Anna Taylor-Joy est absolument parfaite, Chris Hemsworth compose un rôle unique et jouissif qui le rend méconnaissable, les costumes surannés de série B, l’esthétique synthétique, l’accessoirie folle de réalisme, le génie mécanique...l'humour! C'est tellement beau et naturel qu'on ne sait plus si les gamelles de cascadeurs furent écrites ou simplement gardées au montage.
C'est un film qui n'est pas nécessaire parce qu'on arrive à ce que l'on connaît déjà, et que raconter le passé d'un truc dont on connaît déjà la direction, c'est pas indispensable, c'est justement ce qui est génial, le film n'a pas particulièrement de truc à raconter, il se contente de peindre une fresque avec maestria, une fresque d'une beauté inouïe, d'une lucidité hors norme, d'une cruauté perspicace et d'un humanisme féministe & post-fasciste. L'art EST, sans raison d'être. Il émane, point.
"L'arc narratif de Furiosa, c'est celui d'un petit ange plein de ressources qui perd sa maman puis qui devient une guerrière qui choisit la vengeance et qui condamne son âme en épousant la violence de ses bourreaux"
, puis, incapable d'outrepasser son deuil et son chagrin, s'orientera vers la rédemption dans Fury Road, en mettant sa force aux services des femmes d'Immortan Joe et de leur libération.
On pourrait citer des idées lugubres et "jouissives" par dizaines, mais pour n'en citer qu'une : un vieux couple qui vit terré dans un terrier pour se protéger du soleil et qui se nourrit d'asticots qu'ils font fleurir sur de la chaire pourrie...post-apocalyptique AT ITS FINEST.

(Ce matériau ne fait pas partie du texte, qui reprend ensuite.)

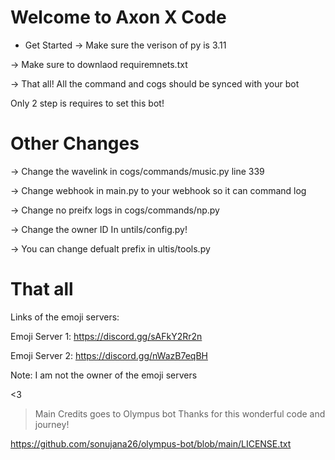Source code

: # Welcome to Axon X Code

- Get Started
-> Make sure the verison of py is 3.11

-> Make sure to downlaod requiremnets.txt

-> That all! All the command and cogs should be synced with your bot

Only 2 step is requires to set this bot!

# Other Changes

-> Change the wavelink in cogs/commands/music.py line 339

-> Change webhook in main.py to your webhook so it can command log

-> Change no preifx logs in cogs/commands/np.py 

-> Change the owner ID In untils/config.py!

-> You can change defualt prefix in ultis/tools.py

# That all 

Links of the emoji servers:

Emoji Server 1: https://discord.gg/sAFkY2Rr2n

Emoji Server 2: https://discord.gg/nWazB7eqBH

Note: I am not the owner of the emoji servers


<3

> Main Credits goes to Olympus bot Thanks for this wonderful code and journey!

https://github.com/sonujana26/olympus-bot/blob/main/LICENSE.txt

La course poursuite éternelle, un monde ou il n'est pas possible de fuir la violence. En rien une œuvre de fiction finalement.
En revanche :
Le film n'a aucune raison d'être noté RATED-R. J'ai lu qu'il était beaucoup plus gore que le premier...mwè...j'invite les gens à re-mater "Immortan Joe" se faire brutalement arracher le visage dans Fury Road. Y'a du châtiment, de la cruauté, de la torture, mais toujours filmé pudiquement.
ENFIN :
Les scènes d'actions...Du papier à musique, du travail d'orfèvre, qui repousse loin les limites de ce qui me semblait envisageable à l'écran. Absolument démentes, bien longues, jamais ennuyeuses, hyper-découpées, des chorégraphies ou des dizaines de danseurs sont des véhicules qui tournoient à la vitesse des météores.
Du fun, de la profondeur, du génie, du kitsch, du lore, de l'auto-citation apprécié...cerise sur le gâteau, pas de bande-son générique, de violonnades interchangeables, sans thèmes, aucune goutte de la pisse d'Hans Zimmer. Des tambours et des vrombissements de moteurs. Aucune orchestre symphonique ou 60 instruments joue la même parto de merde à l'unisson pour nous sortir du film.
Il faut aller voir ce film, il faut même retourner le voir.
PS : ANNA TAYLOR-JOY est au firmament de l'acting.